Pour filmer le quotidien de ses personnages, Robert Flaherty fait construire un demi-igloo spécifique qui lui permet d’installer sa caméra et d’avoir plus de lumière.
Extraordinaire témoignage ethnographique, Nanouk l’Esquimau a soulevé dès sa sortie des questions sur les méthodes, les images et la réalisation de ce qu’on n’appellait pas encore « documentaire » ou « cinéma du réel ». Nanouk et sa famille jouent leur propre rôle, reconstituent avec Flaherty les scènes de leur vie quotidienne, qui n’en sont pas pour autant moins « vraies » ! Le premier « documentaire-fiction » de l’histoire du cinéma.
- La fiche de présentation du film réalisé pour « Ecole et cinéma », par l’académie de Poitiers et sur le site cafédesimages.
- Le site du ciné-club de Caen
Nanouk l’esquimau est un film historiquement important : s’il participe, comme le rappelle André Bazin dans son article « Le cinéma et l’exploration », à un filon de l’époque que le critique nomme les films « blancs » et qui rencontre le succès à la suite du film d’Herbert G. Pounting, L’éternel silence, « Nanouk de R. Flaherty demeure le chef d’œuvre. »

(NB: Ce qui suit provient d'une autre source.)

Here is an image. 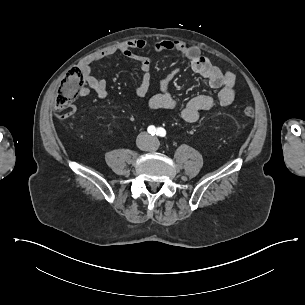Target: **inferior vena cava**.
I'll use <instances>...</instances> for the list:
<instances>
[{
  "mask_svg": "<svg viewBox=\"0 0 305 305\" xmlns=\"http://www.w3.org/2000/svg\"><path fill=\"white\" fill-rule=\"evenodd\" d=\"M151 142L149 141V137L147 141H141V148L143 150H149V146H150Z\"/></svg>",
  "mask_w": 305,
  "mask_h": 305,
  "instance_id": "inferior-vena-cava-1",
  "label": "inferior vena cava"
}]
</instances>
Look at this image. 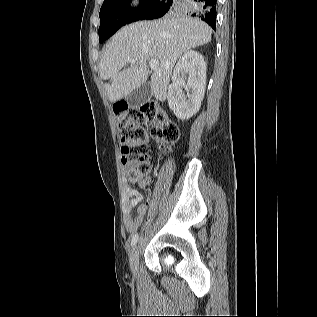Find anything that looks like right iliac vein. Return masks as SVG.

De fait, le film pose les bases du « cinéma-vérité » (repris plus tard par Jean Rouch, Pierre Perrault ou, sur des modes différents, Joris Ivens et plus récemment Denis Gheerbrant ou Lisandro Alonso dans son film La Libertad) et, plus spécifiquement, du cinéma ethnographique. Nanouk reste par ailleurs un film de référence, souvent cité par Godard, peu apprécié par Truffaut qui, pourtant, selon Rivette, réalisera avec Les 400 coups, un film ressemblant drôlement à du Flaherty, analysé par Bazin afin d’appuyer sa théorie du « montage interdit « , pris enfin comme exemplaire de la structure des films de l’image-action (Situation – Action – Situation) par Gilles Deleuze.
Le documentaire : entre réalité et fiction…
Godard raconte : « Quand on lit le récit du tournage de Nanouk de Flaherty, qu’on prend pour un documentaire, on apprend que Flaherty a payé ses Esquimaux, il s’est disputé avec eux, il les a forcés à pêcher du poisson tous les jours alors qu’ils n’en avaient pas envie, bref, il a fait une équipe de cinéma avec eux et ce fut du coup un ethnologue formidable. »
Ces propos anecdotiques laissent entendre que la vérité documentaire ne peut pas s’atteindre par un rapport direct de la caméra à la réalité, rapport toujours illusoire, mais par un travail de cinéma, de mise en scène et de choix qui organise le propos. De fait, si Nanouk l’Esquimau s’attache à retracer la vie des Esquimaux, parfois par des panneaux très didactiques, si Flaherty travaille au plus proche du geste quotidien (la chasse, la construction de l’igloo, la vie familiale, la lutte contre le milieu), enfin si certains plans sont réalisés clairement en prise directe sans travail de mise en scène immédiat (on pense notamment aux visages souriants regardant la caméra), il n’empêche que le travail de fiction n’est jamais loin.